THE DATA: Begin

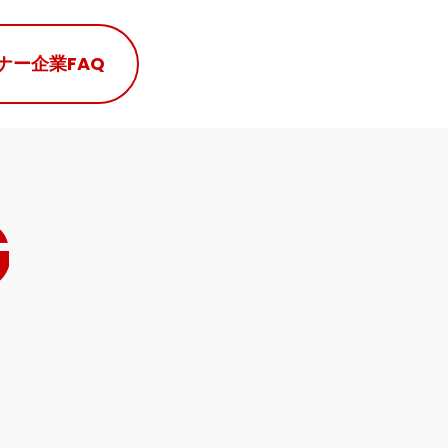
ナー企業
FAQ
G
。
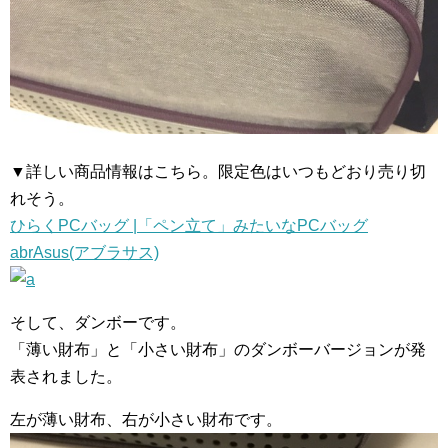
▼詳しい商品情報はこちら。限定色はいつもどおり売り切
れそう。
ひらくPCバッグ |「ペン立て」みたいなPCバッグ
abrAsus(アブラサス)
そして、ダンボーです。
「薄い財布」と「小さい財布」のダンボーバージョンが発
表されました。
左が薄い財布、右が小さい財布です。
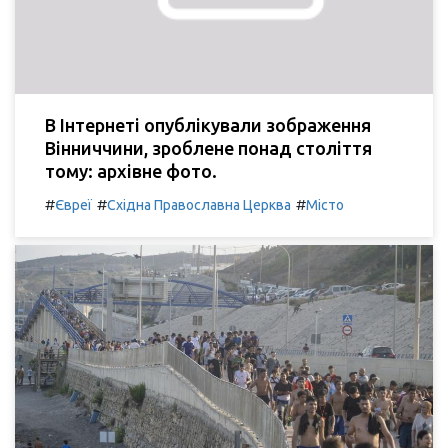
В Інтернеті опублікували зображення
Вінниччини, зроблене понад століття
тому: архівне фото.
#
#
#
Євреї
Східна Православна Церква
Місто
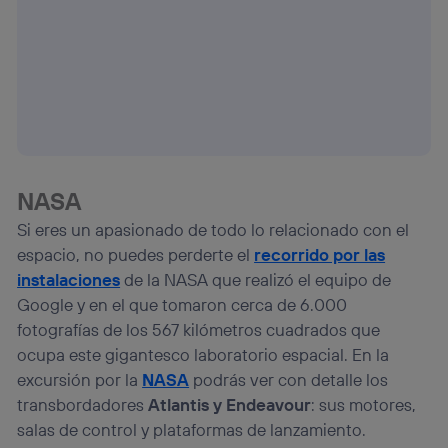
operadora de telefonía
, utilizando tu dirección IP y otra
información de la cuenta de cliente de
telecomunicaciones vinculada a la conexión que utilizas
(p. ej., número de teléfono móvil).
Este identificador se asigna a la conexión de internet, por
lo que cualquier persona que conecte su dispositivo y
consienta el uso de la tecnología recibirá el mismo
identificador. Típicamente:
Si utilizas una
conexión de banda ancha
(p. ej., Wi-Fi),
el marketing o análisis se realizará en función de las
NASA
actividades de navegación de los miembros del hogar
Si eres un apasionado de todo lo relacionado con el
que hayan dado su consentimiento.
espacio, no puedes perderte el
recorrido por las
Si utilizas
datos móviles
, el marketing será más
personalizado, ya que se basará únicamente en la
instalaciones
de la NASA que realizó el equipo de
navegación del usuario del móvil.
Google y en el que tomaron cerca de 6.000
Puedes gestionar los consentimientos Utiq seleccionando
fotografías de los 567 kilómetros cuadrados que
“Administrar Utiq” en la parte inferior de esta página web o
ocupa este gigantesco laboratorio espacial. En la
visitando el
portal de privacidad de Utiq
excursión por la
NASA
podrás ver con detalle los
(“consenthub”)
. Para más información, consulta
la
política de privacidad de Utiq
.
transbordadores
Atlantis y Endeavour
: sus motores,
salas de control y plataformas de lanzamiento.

THE DATA: End

● TASK OBJECTIVE
Above are the records. Identify each line that contains the word "información".

● TASK SOLUTION
información de la cuenta de cliente de
. Para más información, consulta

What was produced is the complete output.